* [Work instruction] Copy out each line below containing "lines".

* [Data section]
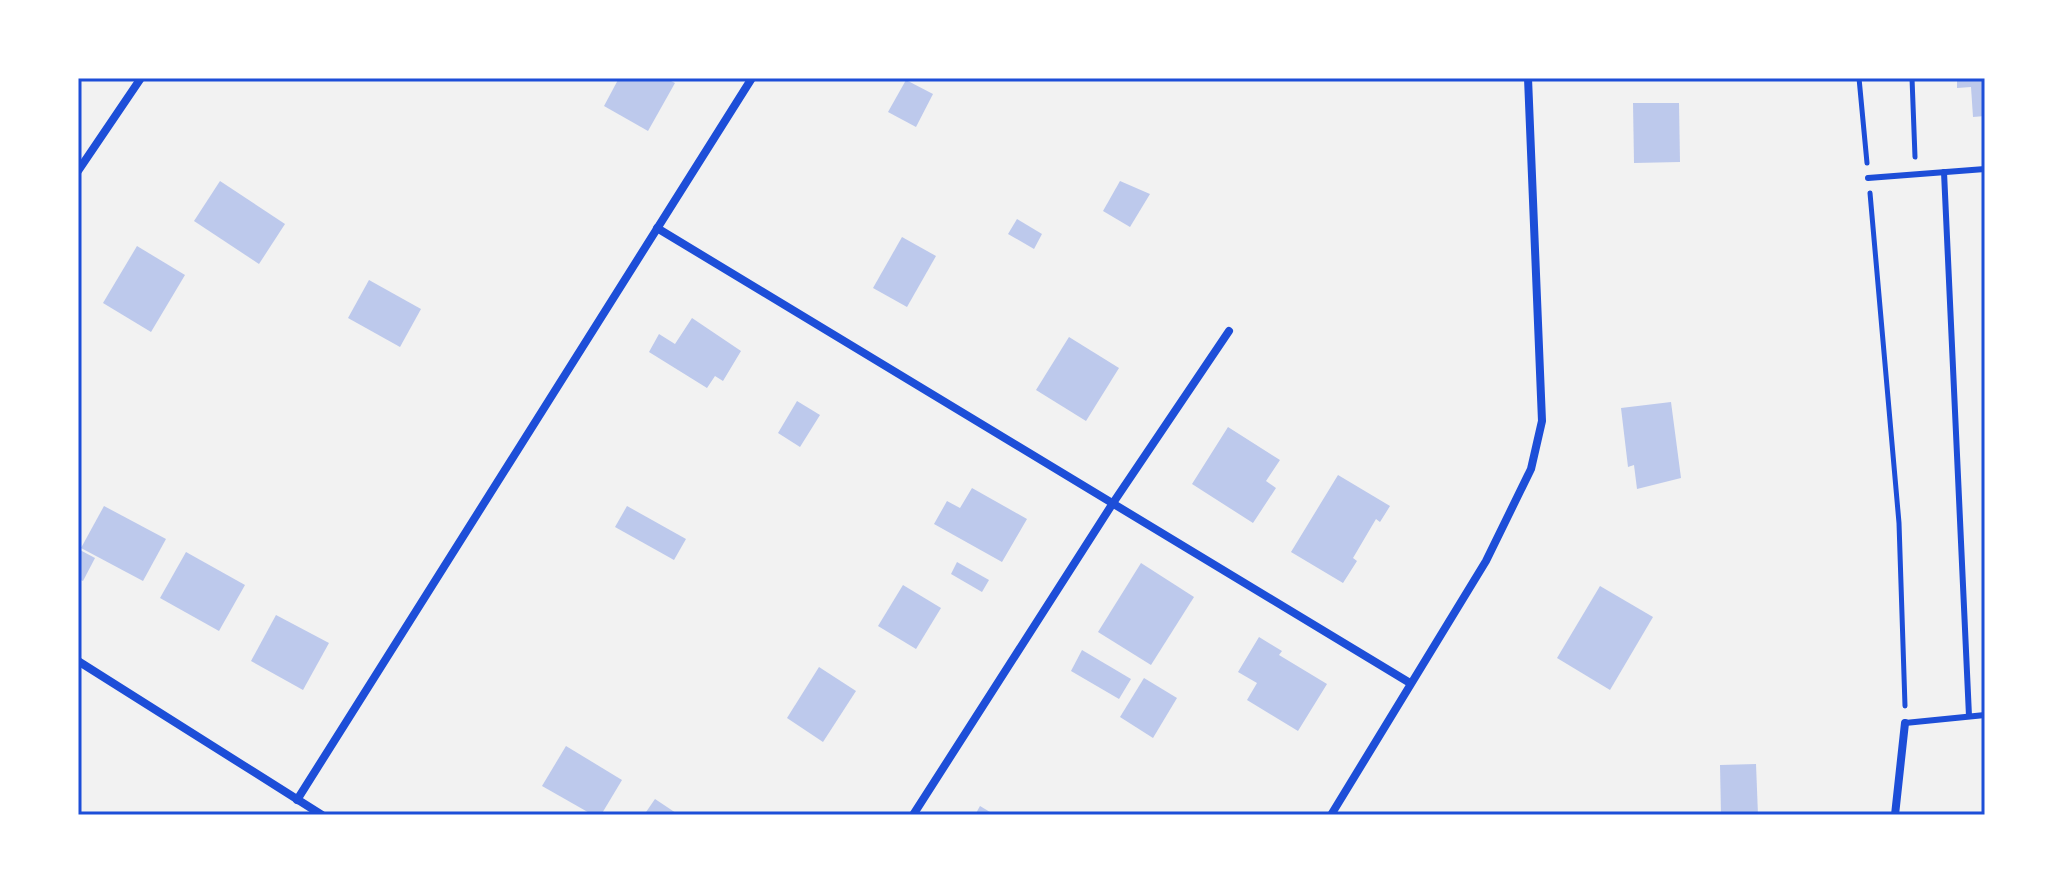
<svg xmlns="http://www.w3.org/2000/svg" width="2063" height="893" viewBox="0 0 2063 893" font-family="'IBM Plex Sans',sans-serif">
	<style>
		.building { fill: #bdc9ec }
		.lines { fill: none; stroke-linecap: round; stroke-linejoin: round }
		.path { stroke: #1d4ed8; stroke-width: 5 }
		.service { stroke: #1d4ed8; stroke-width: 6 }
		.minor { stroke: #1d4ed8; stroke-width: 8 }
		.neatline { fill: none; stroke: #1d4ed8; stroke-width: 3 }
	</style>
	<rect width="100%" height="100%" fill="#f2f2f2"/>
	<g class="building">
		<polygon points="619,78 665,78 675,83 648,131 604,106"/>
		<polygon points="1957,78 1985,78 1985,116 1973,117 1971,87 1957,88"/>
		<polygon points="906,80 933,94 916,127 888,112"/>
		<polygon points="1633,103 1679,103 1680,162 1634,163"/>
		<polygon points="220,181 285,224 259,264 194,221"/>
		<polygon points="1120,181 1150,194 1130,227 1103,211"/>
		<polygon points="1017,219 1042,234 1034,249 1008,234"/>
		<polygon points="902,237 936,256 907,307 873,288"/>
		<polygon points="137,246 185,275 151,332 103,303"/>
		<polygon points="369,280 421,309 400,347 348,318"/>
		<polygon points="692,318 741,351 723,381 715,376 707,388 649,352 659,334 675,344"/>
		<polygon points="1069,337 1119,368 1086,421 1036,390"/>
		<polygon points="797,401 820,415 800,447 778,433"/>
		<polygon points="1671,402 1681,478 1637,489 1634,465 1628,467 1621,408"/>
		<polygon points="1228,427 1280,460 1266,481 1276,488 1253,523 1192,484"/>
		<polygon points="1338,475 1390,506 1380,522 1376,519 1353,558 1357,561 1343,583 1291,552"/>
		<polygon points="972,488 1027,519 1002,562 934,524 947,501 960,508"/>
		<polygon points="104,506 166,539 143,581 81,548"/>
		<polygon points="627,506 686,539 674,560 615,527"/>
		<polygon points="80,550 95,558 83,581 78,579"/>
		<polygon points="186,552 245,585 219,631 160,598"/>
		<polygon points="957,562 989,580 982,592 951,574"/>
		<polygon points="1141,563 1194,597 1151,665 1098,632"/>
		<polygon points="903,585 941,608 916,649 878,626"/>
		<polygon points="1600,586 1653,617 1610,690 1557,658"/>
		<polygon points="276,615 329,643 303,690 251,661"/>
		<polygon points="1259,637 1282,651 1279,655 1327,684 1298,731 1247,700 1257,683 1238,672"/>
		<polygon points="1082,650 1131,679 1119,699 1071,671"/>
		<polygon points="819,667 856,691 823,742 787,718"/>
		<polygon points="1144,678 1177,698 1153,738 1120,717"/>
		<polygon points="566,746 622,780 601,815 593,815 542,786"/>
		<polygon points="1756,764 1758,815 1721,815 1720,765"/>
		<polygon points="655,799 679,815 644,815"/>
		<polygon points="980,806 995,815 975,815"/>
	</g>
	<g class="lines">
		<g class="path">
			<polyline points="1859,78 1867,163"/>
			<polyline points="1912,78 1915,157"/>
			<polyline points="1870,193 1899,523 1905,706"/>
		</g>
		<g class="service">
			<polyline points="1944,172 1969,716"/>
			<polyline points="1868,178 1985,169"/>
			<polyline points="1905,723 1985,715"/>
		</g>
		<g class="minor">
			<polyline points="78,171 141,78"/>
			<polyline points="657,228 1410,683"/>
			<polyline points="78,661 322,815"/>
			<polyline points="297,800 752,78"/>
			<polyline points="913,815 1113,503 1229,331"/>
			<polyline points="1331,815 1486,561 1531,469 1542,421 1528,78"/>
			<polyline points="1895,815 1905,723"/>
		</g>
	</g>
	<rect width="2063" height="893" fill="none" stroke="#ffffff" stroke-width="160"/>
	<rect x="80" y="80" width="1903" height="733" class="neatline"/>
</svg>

* [Output of the task]
		.lines { fill: none; stroke-linecap: round; stroke-linejoin: round }
	<g class="lines">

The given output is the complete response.